Il nucleo dell’innovazione tecnica di GLM-OCR risiede nell’implementazione della previsione multi-token (Multi-Token Prediction – MTP), una metodologia che scardina l’approccio autoregressivo tradizionale dei Large Language Models. Invece di generare un singolo token per ogni passaggio computazionale, GLM-OCR è addestrato per prevedere sequenze di dieci token simultaneamente, una scelta strategica dettata dalla natura deterministica dell’OCR, dove il testo segue schemi strutturali prevedibili. Questo meccanismo permette al sistema di generare mediamente 5,2 token per ogni iterazione durante la fase di inferenza, traducendosi in un incremento della velocità di elaborazione di circa il 50%. Grazie a una gestione oculata della condivisione dei parametri, questo aumento prestazionale viene ottenuto senza un incremento proporzionale dell’occupazione di memoria, rendendo il modello ideale per l’implementazione su server con GPU limitate o dispositivi edge.

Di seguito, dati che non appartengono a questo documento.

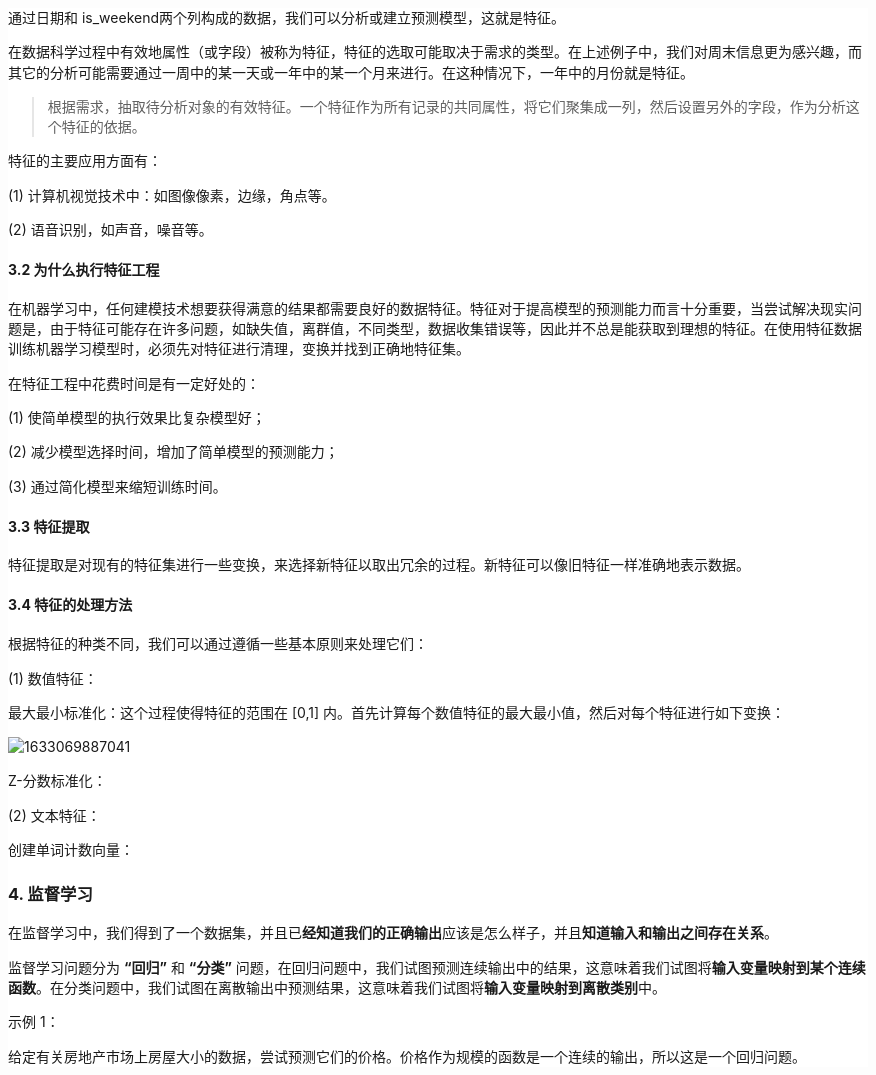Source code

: 通过日期和 is_weekend两个列构成的数据，我们可以分析或建立预测模型，这就是特征。

在数据科学过程中有效地属性（或字段）被称为特征，特征的选取可能取决于需求的类型。在上述例子中，我们对周末信息更为感兴趣，而其它的分析可能需要通过一周中的某一天或一年中的某一个月来进行。在这种情况下，一年中的月份就是特征。

> 根据需求，抽取待分析对象的有效特征。一个特征作为所有记录的共同属性，将它们聚集成一列，然后设置另外的字段，作为分析这个特征的依据。

特征的主要应用方面有：

(1) 计算机视觉技术中：如图像像素，边缘，角点等。

(2) 语音识别，如声音，噪音等。

#### 3.2 为什么执行特征工程

在机器学习中，任何建模技术想要获得满意的结果都需要良好的数据特征。特征对于提高模型的预测能力而言十分重要，当尝试解决现实问题是，由于特征可能存在许多问题，如缺失值，离群值，不同类型，数据收集错误等，因此并不总是能获取到理想的特征。在使用特征数据训练机器学习模型时，必须先对特征进行清理，变换并找到正确地特征集。

在特征工程中花费时间是有一定好处的：

(1) 使简单模型的执行效果比复杂模型好；

(2) 减少模型选择时间，增加了简单模型的预测能力；

(3) 通过简化模型来缩短训练时间。



#### 3.3 特征提取

特征提取是对现有的特征集进行一些变换，来选择新特征以取出冗余的过程。新特征可以像旧特征一样准确地表示数据。



#### 3.4 特征的处理方法

根据特征的种类不同，我们可以通过遵循一些基本原则来处理它们：

(1) 数值特征：

最大最小标准化：这个过程使得特征的范围在 [0,1] 内。首先计算每个数值特征的最大最小值，然后对每个特征进行如下变换：

![1633069887041](C:\Users\Administrator\AppData\Roaming\Typora\typora-user-images\1633069887041.png)

Z-分数标准化：

(2) 文本特征：

创建单词计数向量：



### 4. 监督学习

在监督学习中，我们得到了一个数据集，并且已**经知道我们的正确输出**应该是怎么样子，并且**知道输入和输出之间存在关系**。

监督学习问题分为 **“回归”** 和 **“分类”** 问题，在回归问题中，我们试图预测连续输出中的结果，这意味着我们试图将**输入变量映射到某个连续函数**。在分类问题中，我们试图在离散输出中预测结果，这意味着我们试图将**输入变量映射到离散类别**中。

示例 1：

给定有关房地产市场上房屋大小的数据，尝试预测它们的价格。价格作为规模的函数是一个连续的输出，所以这是一个回归问题。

Oltre all’efficienza nella generazione, GLM-OCR introduce una pipeline di elaborazione a due fasi che abbandona la scansione lineare da sinistra a destra in favore di una comprensione contestuale del layout. Nella fase iniziale, il modello sfrutta PP-DocLayout-V3 per identificare e mappare le regioni significative del documento, distinguendo tra blocchi di testo, tabelle, formule matematiche e immagini. Successivamente, il sistema attiva una fase di riconoscimento parallelo per regione, elaborando simultaneamente i diversi segmenti individuati. Questo metodo non solo accelera i tempi di risposta, ma garantisce una precisione superiore nel ripristino della struttura di documenti complessi, come quelli contenenti più colonne o tabelle annidate. La capacità di output strutturato in formati Markdown o JSON facilita inoltre l’integrazione immediata dei dati estratti in database aziendali o sistemi di gestione della conoscenza.
Le prestazioni di GLM-OCR sono state validate attraverso rigorosi benchmark pubblici, dove il modello ha dimostrato una superiorità marcata nel riconoscimento di formule (UniMERNet) e nell’estrazione di informazioni chiave (KIE), ottenendo punteggi di rilievo anche in contesti di testi scritti a mano. Sebbene mantenga un margine di miglioramento nel riconoscimento di tabelle estremamente dense rispetto a modelli specializzati come MinerU 2.5, la sua versatilità lo rende una soluzione completa per la trascrizione e la strutturazione documentale. Essendo pienamente compatibile con i principali framework di ottimizzazione come vLLM e LLaMA-Factory, GLM-OCR si propone non solo come un avanzamento teorico, ma come uno strumento pronto per la produzione, capace di processare quasi due pagine PDF al secondo con costi operativi estremamente ridotti nel modello Model as a Service.